US Networks Behavior Under Crisis: Reflections on Telecommunications, Transportation and Energy Regulation during COVID-19
This report assesses of network behavior under crisis, tests conventional regulatory wisdom, and draws preliminary conclusions about achieving social goals. Telcom, transport, and energy networks share a common pedigree in the Interstate Commerce Act and subsequent regulation under the Interstate Commerce Commission. Strand Consult analyzes these networks together to see what lessons policymakers can learn to improve regulation going forward.
For 25 years Strand Consult has worked to create transparency in the telecommunications world. Our customers are telecom operators which buy our knowledge. The purpose of the knowledge we produce, sell, and deliver is to make it easier for executives and boards of directors to navigate an increasingly complex world. We are talking about a world in which political and regulatory pressures increase as telecommunications evolves from basic tools for communication to critical infrastructure on which modern society depends.
The COVID-19 experience offers valuable lessons in telecommunications, transportation, and energy policy.
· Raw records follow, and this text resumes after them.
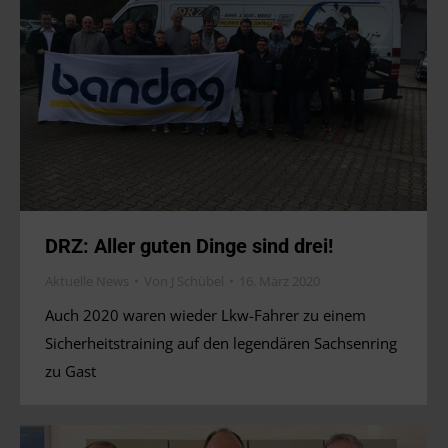
DRZ: Aller guten Dinge sind drei!
Aktuelle News
Von
J Schübel
16. März 2020
Auch 2020 waren wieder Lkw-Fahrer zu einem
Sicherheitstraining auf den legendären Sachsenring
zu Gast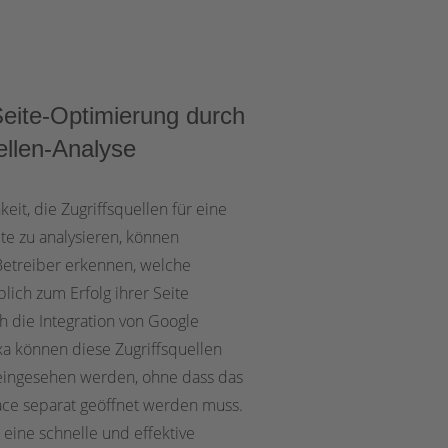
Seite-Optimierung durch
ellen-Analyse
eit, die Zugriffsquellen für eine
te zu analysieren, können
Betreiber erkennen, welche
ich zum Erfolg ihrer Seite
h die Integration von Google
exa können diese Zugriffsquellen
eingesehen werden, ohne dass das
face separat geöffnet werden muss.
 eine schnelle und effektive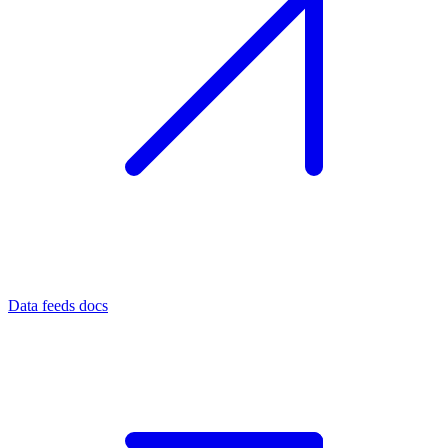
Data feeds docs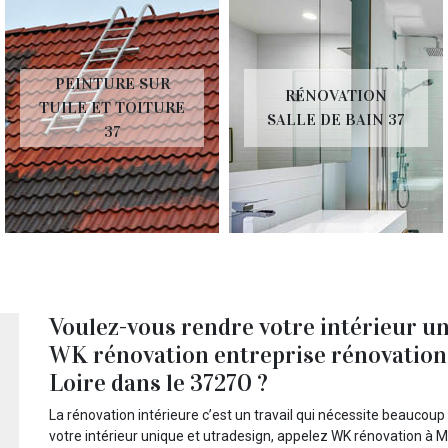
PEINTURE SUR
RÉNOVATION
TUILE ET TOITURE
SALLE DE BAIN 37
37
Voulez-vous rendre votre intérieur un
WK rénovation entreprise rénovation 
Loire dans le 37270 ?
La rénovation intérieure c’est un travail qui nécessite beaucou
votre intérieur unique et utradesign, appelez WK rénovation à Mo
These networks proved vital during the crisis, testing the regulatory assumptions of that “ex ante” are required to keep network owners from harming their customers. Contrary to conventional regulatory wisdom which would suggest that network owners would take advantage of the crisis to harm their customers (particularly as regulators were not as their posts as such and network end users are ostensibly “captive” to the network provider), network providers continued service in the face of the crisis without increasing price or decreasing quality. Indeed, some network providers waived fees and promised to keep service running even if subscribers could not pay. This experience has important implications for price control regulation, investment incentives, and sustainability. Telecommunications, transportation, and energy networks have been through successive periods of regulation, deregulation, and various states of re-regulation, though the crisis happened during a deregulatory period, an important coincidence which supports incentives to ensure network investment, maintenance, and operation. Indeed, by pursuing their investment incentives, private network owners invested heavily in networks and were ready for the crisis when it hit. Having operational networks during the crisis fulfills vital social goals that society can continue under duress: people can work, shop, learn, and received healthcare from home. This is an important counterexample to calls for increased regulation by some regulatory advocates. The experience suggests that the prevailing deregulatory frameworks have worked well.
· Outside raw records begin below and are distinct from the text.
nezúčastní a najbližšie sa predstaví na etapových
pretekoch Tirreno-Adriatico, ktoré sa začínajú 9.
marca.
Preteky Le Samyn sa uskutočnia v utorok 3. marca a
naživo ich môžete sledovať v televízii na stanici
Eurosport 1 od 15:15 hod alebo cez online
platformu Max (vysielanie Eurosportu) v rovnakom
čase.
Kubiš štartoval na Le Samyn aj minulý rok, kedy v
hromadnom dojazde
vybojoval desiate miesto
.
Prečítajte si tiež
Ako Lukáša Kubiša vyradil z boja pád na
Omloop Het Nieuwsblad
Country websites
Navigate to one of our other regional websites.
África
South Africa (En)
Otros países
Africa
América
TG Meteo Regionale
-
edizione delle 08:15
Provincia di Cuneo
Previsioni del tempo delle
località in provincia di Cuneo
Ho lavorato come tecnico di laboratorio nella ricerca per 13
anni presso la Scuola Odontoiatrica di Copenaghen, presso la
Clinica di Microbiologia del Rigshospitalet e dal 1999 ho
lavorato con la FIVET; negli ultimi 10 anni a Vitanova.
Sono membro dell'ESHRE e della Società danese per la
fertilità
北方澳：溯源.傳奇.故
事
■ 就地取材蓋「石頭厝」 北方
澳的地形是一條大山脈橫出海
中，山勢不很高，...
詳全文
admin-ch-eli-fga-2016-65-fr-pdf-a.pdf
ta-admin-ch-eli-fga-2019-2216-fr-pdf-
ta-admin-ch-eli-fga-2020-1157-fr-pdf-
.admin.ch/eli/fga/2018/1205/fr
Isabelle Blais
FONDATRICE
More largely, the interplay of these networks helps to realize climate goals without additional regulation. For example, the presence of telecommunications and freight rail networks enables people to change behavior at scale in a way that supports climate goals. Working from home and shipping via freight rail reduces car and truck transport, the single largest source of greenhouse emissions. Rather than imposing external targets, the convergence of network technologies itself has helped to realize social goals. Indeed, new modes of working and distribution support a “greening” out of the crisis.
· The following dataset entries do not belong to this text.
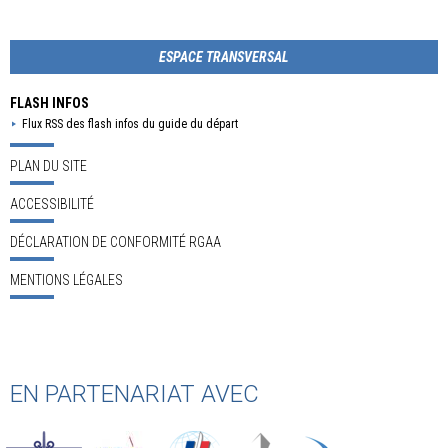
ESPACE TRANSVERSAL
FLASH INFOS
Flux RSS des flash infos du guide du départ
PLAN DU SITE
ACCESSIBILITÉ
DÉCLARATION DE CONFORMITÉ RGAA
MENTIONS LÉGALES
EN PARTENARIAT AVEC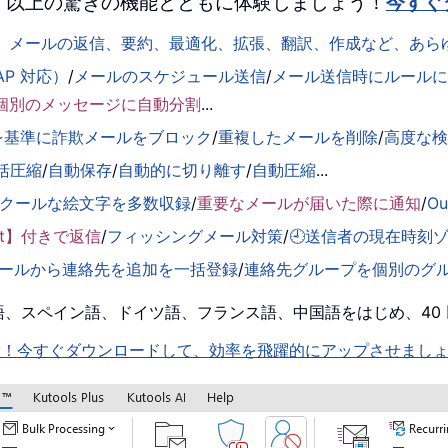
 を、100 以上の驚きの機能とともに体験しましょう！
今すぐ
して、メールの返信、要約、最適化、拡張、翻訳、作成など、あ
AP 対応）
/
メールのスケジュール送信
/
メール送信時にルールに基
個別のメッセージに自動分割
...
を基準に詐欺メールをブロック
/
重複したメールを削除
/
高度な
括圧縮
/
自動保存
/
自動的に切り離す
/
自動圧縮
...
くクールな絵文字を多数収録
/
重要なメールが届いた際に通知
/
O
ent】付きで返信
/
フィッシングメール対策
/
🕘送信者の現在時刻
ールから連絡先を追加を一括登録
/
連絡先グループを個別のグ
！英語、スペイン語、ドイツ語、フランス語、中国語をはじめ、4
機能を即解放！今すぐダウンロードして、効率を飛躍的にアップさせまし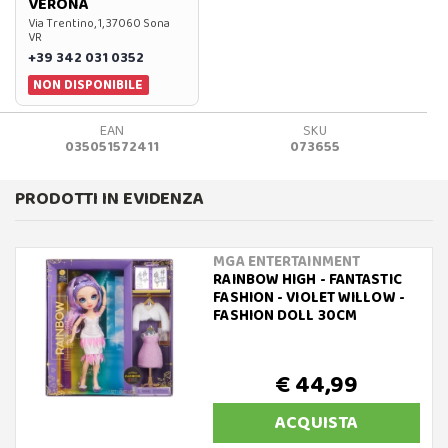
VERONA
Via Trentino, 1, 37060 Sona
VR
+39 342 031 0352
NON DISPONIBILE
EAN
SKU
035051572411
073655
PRODOTTI IN EVIDENZA
MGA ENTERTAINMENT
RAINBOW HIGH - FANTASTIC
FASHION - VIOLET WILLOW -
FASHION DOLL 30CM
€ 44,99
ACQUISTA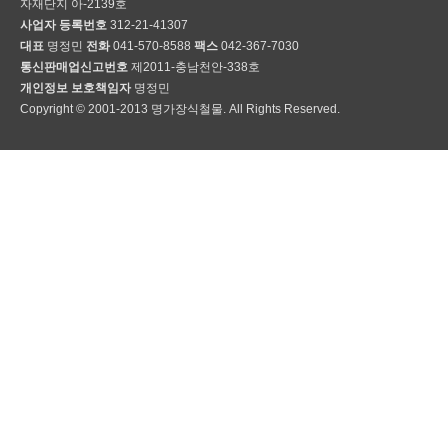
자재단지 아-2139호
사업자 등록번호
312-21-41307
대표
명정민
전화
041-570-8588
팩스
042-367-7030
통신판매업신고번호
제2011-충남천안-338호
개인정보 보호책임자
명정민
Copyright © 2001-2013 명가장식철물. All Rights Reserved.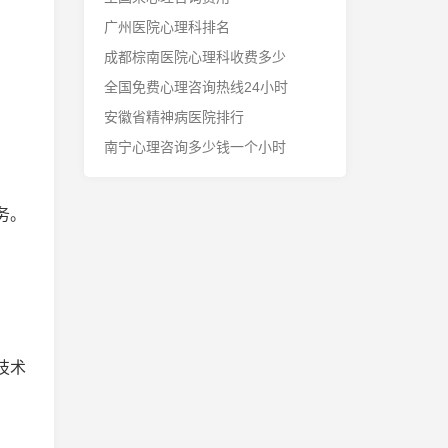
广州医院心理科排名
成都棕南医院心理科收费多少
全国免费心理咨询热线24小时
安徽省精神病医院排行
南宁心理咨询多少钱一个小时
务。
技术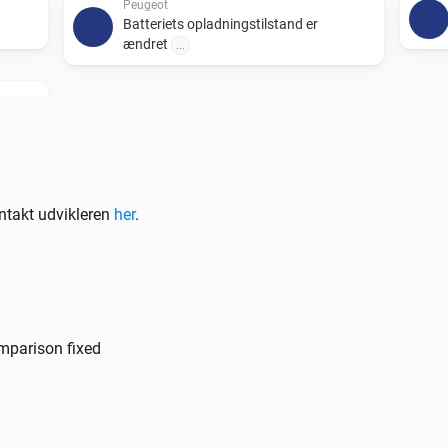
Peugeot
Batteriets opladningstilstand er
ændret
...
ntakt udvikleren
her
.
DS
Batteriets opladningstilstand er
...
mparison fixed
DS
i
i
Update Vehicle Status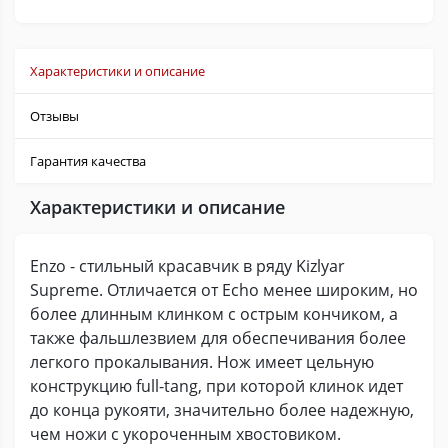
Характеристики и описание
Отзывы
Гарантия качества
Характеристики и описание
Enzo - стильный красавчик в ряду Kizlyar
Supreme. Отличается от Echo менее широким, но
более длинным клинком с острым кончиком, а
также фальшлезвием для обеспечивания более
легкого прокалывания. Нож имеет цельную
конструкцию full-tang, при которой клинок идет
до конца рукояти, значительно более надежную,
чем ножи с укороченным хвостовиком.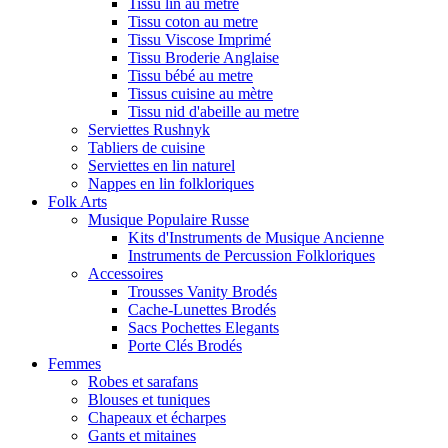
Tissu lin au metre
Tissu coton au metre
Tissu Viscose Imprimé
Tissu Broderie Anglaise
Tissu bébé au metre
Tissus cuisine au mètre
Tissu nid d'abeille au metre
Serviettes Rushnyk
Tabliers de cuisine
Serviettes en lin naturel
Nappes en lin folkloriques
Folk Arts
Musique Populaire Russe
Kits d'Instruments de Musique Ancienne
Instruments de Percussion Folkloriques
Accessoires
Trousses Vanity Brodés
Cache-Lunettes Brodés
Sacs Pochettes Elegants
Porte Clés Brodés
Femmes
Robes et sarafans
Blouses et tuniques
Chapeaux et écharpes
Gants et mitaines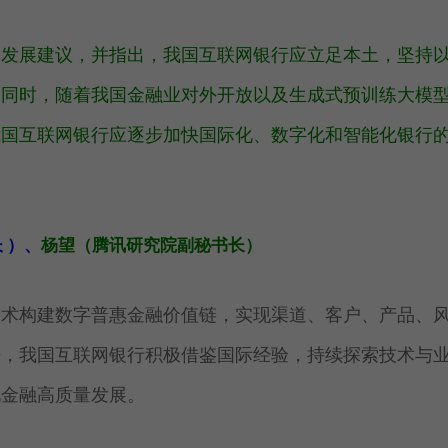
、发展建议
，并指出，
我国互联网银行应立足本土，坚持
。同时，随着我国金融业对外开放以及生成式预训练大模
我国互联网银行应逐步加快国际化、数字化和智能化银行
 ）、
杨望
（腾讯研究院副秘书长）
技术构建数字普惠金融价值链，实现渠道、客户、产品、
来，我国互联网银行积极借鉴国际经验，持续探索技术与
现金融高质量发展。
Policymakers should take stock of the period and recognize that the investment incentives of private network owners have fulfilled social goals. They should revisit the assumptions that network owners seek to harm network users, reduce the quality of network service, and arbitrarily increase price. Indeed, when network owners had the opportunity to engage in such behavior, they did the opposite. This suggests that technological competition and market forces themselves exert effective regulatory discipline.